Since $f$ is differentiable at $x_0$ and $f^{-1}(x_0)\neq 0$, then we have $$\displaystyle\lim_{n\to\infty}\frac{f^{-1}(x_n)-f^{-1}(x_0)}{y_n-y_0}=\displaystyle\lim_{n\to\infty}\frac{x_n-x_0}{f(x_n)-f(x_0)}=\frac{1}{f'(x_0)}.$$
What I don't understand is how the continuity and injectivity of $f^{-1}$ implies that $(x_n)$ is a sequence in $I\setminus\{x_0\}$ such that $x_n\to x_0$, and how to go from $\displaystyle\lim_{n\to\infty}\frac{x_n-x_0}{f(x_n)-f(x_0)}$ to $\frac{1}{f'(x_0)}$. Any help is welcome
 A: Well, each $x_n = f^{-1}(y_n)$. So since $f^{-1} : J \to I$, we at least have $x_n \in I$. Also, each $y_n \neq y_0$ (because $y_n$ was chosen from $J \setminus \{y_0\}$). So, by definition of injectivity,
$$
x_n = f^{-1}(y_n) \neq f^{-1}(y_0) = x_0
$$ Thus, $x_n \neq x_0$ and so $x_n \in I \setminus \{x_0\}$. Finally, because $f^{-1}$ is continuous, it commutes with limits:
$$
x_0 = f^{-1}(y_0) = f^{-1}(\lim_{n \to \infty}y_n) = \lim_{n \to \infty}f^{-1}(y_n) = \lim_{n \to \infty}x_n
$$ So $x_n \to x_0$.
Next, let $L := f'(x_0)$ and let $D(x) := \frac{f(x) - f(x_0)}{x - x_0}$. This is a function $D : I \setminus \{x_0\} \to \mathbb{R}$. $x_0$ is not in the domain of $D$ but it is still an adherent point of that domain. So $\lim\limits_{x \to x_0; x \in I \setminus \{x_0\}}D(x)$ makes sense and, in fact, this limit is just $L$. In other words, $D(x)$ converges to $L$ at $x_0$ in $I \setminus \{x_0\}$. Or equivalently, by the sequential criterion for convergence:
If $x_n \to x_0$ where $x_n$ is in the domain of $D$ (i.e. $I \setminus \{x_0\}$), then $D(x_n) \to L$.

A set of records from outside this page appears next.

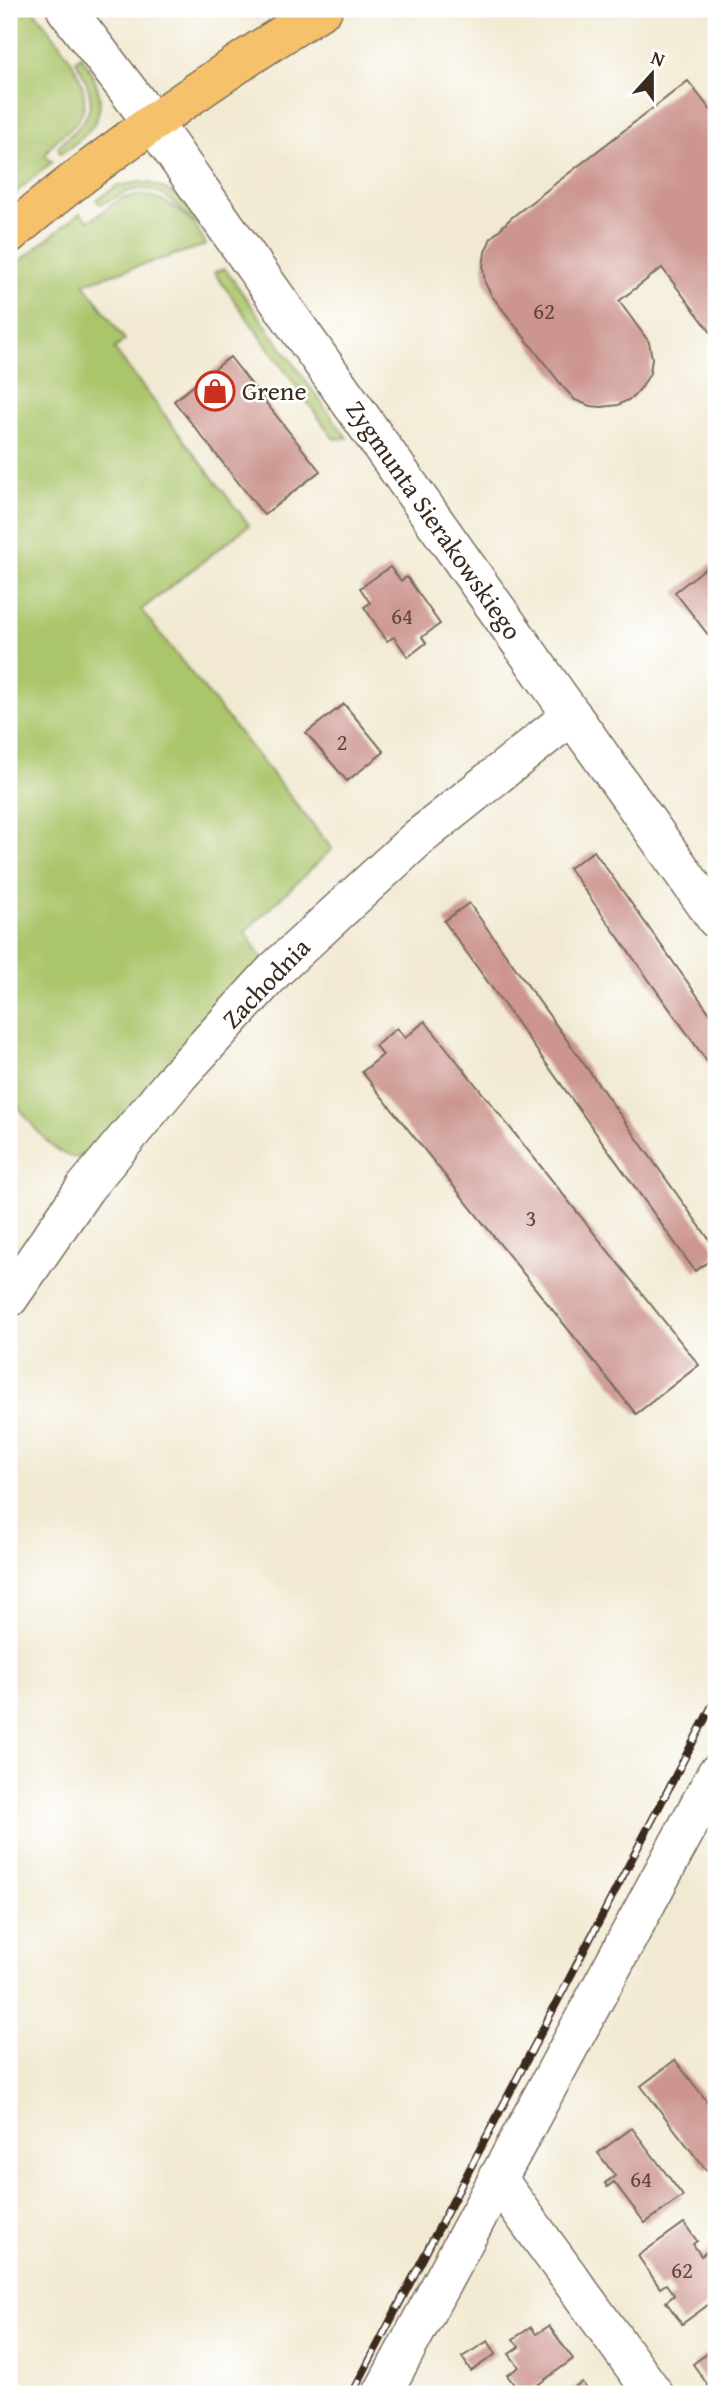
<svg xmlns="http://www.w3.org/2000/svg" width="725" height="2403" viewBox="0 0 725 2403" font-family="'Gentium Book Plus',serif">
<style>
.green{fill:#abc56b;stroke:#737844;stroke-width:2}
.building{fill:#cc958f}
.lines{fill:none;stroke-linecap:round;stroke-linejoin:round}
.minor-casing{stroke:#7b6d5d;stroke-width:41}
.major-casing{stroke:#7b6d5d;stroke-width:41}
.minor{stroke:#fff;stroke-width:38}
.major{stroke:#f5c16b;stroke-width:38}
.rail-casing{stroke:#3b2a1e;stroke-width:8}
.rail{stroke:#fff;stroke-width:5;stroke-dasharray:16;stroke-linecap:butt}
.labels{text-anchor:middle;stroke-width:5;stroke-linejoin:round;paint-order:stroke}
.number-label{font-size:23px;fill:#5f453a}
.poi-label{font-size:26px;fill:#3b2a1e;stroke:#fff;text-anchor:start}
.street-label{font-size:26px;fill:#3b2a1e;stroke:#fff}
</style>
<rect width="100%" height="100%" fill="#fff"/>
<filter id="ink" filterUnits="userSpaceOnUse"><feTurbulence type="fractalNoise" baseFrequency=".0143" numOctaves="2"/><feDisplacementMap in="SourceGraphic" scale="14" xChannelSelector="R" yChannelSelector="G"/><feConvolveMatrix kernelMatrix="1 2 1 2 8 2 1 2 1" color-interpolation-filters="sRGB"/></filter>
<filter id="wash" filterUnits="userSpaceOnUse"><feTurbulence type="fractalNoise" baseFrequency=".00686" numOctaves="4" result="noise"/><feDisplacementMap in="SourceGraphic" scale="28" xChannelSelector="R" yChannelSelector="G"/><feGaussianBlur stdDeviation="1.57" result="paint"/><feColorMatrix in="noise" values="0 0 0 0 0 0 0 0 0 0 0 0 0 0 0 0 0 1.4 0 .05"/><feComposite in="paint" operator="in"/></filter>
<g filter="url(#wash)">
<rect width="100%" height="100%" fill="#f1e9d1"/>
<!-- green -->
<g class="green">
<path d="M9 9H33C53 36 100 84 79 119 69 134 54 137 45 155L52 162 9 198Z"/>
<path d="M81 56C102 87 111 115 78 141 72 146 67 151 60 153L58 147 59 145C96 114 98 103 76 60Z"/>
<path d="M140 182C173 185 189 207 209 230 180 221 174 185 135 190 120 192 112 202 100 204L96 200 117 186Z"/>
<path d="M144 195C169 199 197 221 206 245L84 283 125 340 114 349 249 525 141 610 332 849 245 932 266 965 91 1152C62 1176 24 1113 9 1094V270L80 213 89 221 122 198Z"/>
<polygon points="225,269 347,438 334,439 214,272"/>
</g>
<g id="blocks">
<!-- building -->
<g class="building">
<polygon points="688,81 716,117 716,339 662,268 619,301 649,342 652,358 650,373 642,387 632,398 618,405 602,407 590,406 575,400 564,388 492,296 485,283 483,267 485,252 491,238 511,218"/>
<polygon points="230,357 320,471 264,515 174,401"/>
<polygon points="716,560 716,645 675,592"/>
<polygon points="390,567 401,581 407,577 440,624 422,637 426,643 408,657 394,637 387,641 364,607 370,603 360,588"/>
<polygon points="344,704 384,752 347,781 306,733"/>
<polygon points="594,851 716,1022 716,1074 569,868"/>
<polygon points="469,903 716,1249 716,1256 695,1271 444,921"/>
<polygon points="425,1021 699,1365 636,1414 362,1072 383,1055 375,1046 397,1028 405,1038"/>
<polygon points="9,1130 14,1143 9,1160"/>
<polygon points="675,2060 716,2113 716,2162 706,2170 641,2086"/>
<polygon points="632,2128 683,2196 645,2223 614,2182 607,2187 605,2183 615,2176 598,2153"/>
<polygon points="684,2223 697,2241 693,2244 701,2256 712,2248 716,2253 716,2299 682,2324 666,2302 674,2295 666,2284 660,2288 638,2256"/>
<polygon points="549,2326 573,2359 525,2394 521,2394 507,2375 519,2367 509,2354 519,2347 513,2339 531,2327 536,2334"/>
<polygon points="488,2341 496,2354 471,2371 462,2357"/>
<polygon points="716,2347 716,2394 714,2394 693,2364"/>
<polygon points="582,2382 591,2394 564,2394"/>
</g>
</g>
</g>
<g filter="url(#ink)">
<use href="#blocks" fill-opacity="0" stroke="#7b6d5d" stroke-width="2"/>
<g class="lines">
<!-- minor casing -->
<g class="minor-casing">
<g id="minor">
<polyline points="66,9 152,122 716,919"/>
<polyline points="9,1298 85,1188 179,1075 275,970 418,838 572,715"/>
<polyline points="497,2178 654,2394"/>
<polyline points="382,2394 716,1774"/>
</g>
</g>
<!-- major casing -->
<g class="major-casing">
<path id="major" d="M9 234C107 151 213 78 323 9"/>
</g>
<!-- minor -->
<use href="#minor" class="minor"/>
<!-- major -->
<use href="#major" class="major"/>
<!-- rail casing -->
<g class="rail-casing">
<polyline id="rail" points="352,2394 716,1698"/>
</g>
<!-- rail -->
<use href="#rail" class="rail"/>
</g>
</g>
<!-- icons -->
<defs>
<g id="shop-ring" transform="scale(2.0125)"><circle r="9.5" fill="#fff" stroke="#c8321e" stroke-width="1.5"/><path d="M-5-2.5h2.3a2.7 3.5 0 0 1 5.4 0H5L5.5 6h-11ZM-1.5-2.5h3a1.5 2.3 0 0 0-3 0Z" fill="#c8321e"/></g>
</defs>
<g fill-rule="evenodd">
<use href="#shop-ring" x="215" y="391"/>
</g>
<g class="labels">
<!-- number labels -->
<g class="number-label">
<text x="544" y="319">62</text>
<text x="402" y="624">64</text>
<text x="342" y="750">2</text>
<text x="531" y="1226">3</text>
<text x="641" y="2187">64</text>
<text x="682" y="2278">62</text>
</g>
<!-- poi labels -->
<g class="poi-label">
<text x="242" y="400">Grene</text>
</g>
<!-- street labels -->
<g class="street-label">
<text transform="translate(434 520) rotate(55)" y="9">Zygmunta Sierakowskiego</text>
<text transform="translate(266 983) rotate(-46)" y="9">Zachodnia</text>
</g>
</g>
<!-- margin -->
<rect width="725" height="2403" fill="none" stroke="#fff" stroke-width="35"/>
<!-- north arrow -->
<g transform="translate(652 74) rotate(21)" stroke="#ffffff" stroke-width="5" paint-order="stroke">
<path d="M0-5L12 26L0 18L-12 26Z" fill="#3b2a1e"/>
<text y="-10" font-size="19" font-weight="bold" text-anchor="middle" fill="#3b2a1e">N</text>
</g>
</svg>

As a result, $\lim\limits_{n \to \infty} D(x_n) = L$. So, as long as $D(x_n) \neq 0$ and $L \neq 0$, we also have
$$
\lim_{n \to \infty} \frac{x_n - x_0}{f(x_n) - f(x_0)} = \lim_{n \to \infty} \frac{1}{D(x_n)} = \frac{1}{L} = \frac{1}{f'(x_0)}
$$ by elementary limit laws for sequences. But lo and behold, we indeed have $L = f'(x_0) \neq 0$ and $D(x_n) = \frac{f(x_n) - f(x_0)}{x_n - x_0} \neq 0$ because the numerator is non-zero: $f(x_n) = y_n \neq y_0 = f(x_0)$.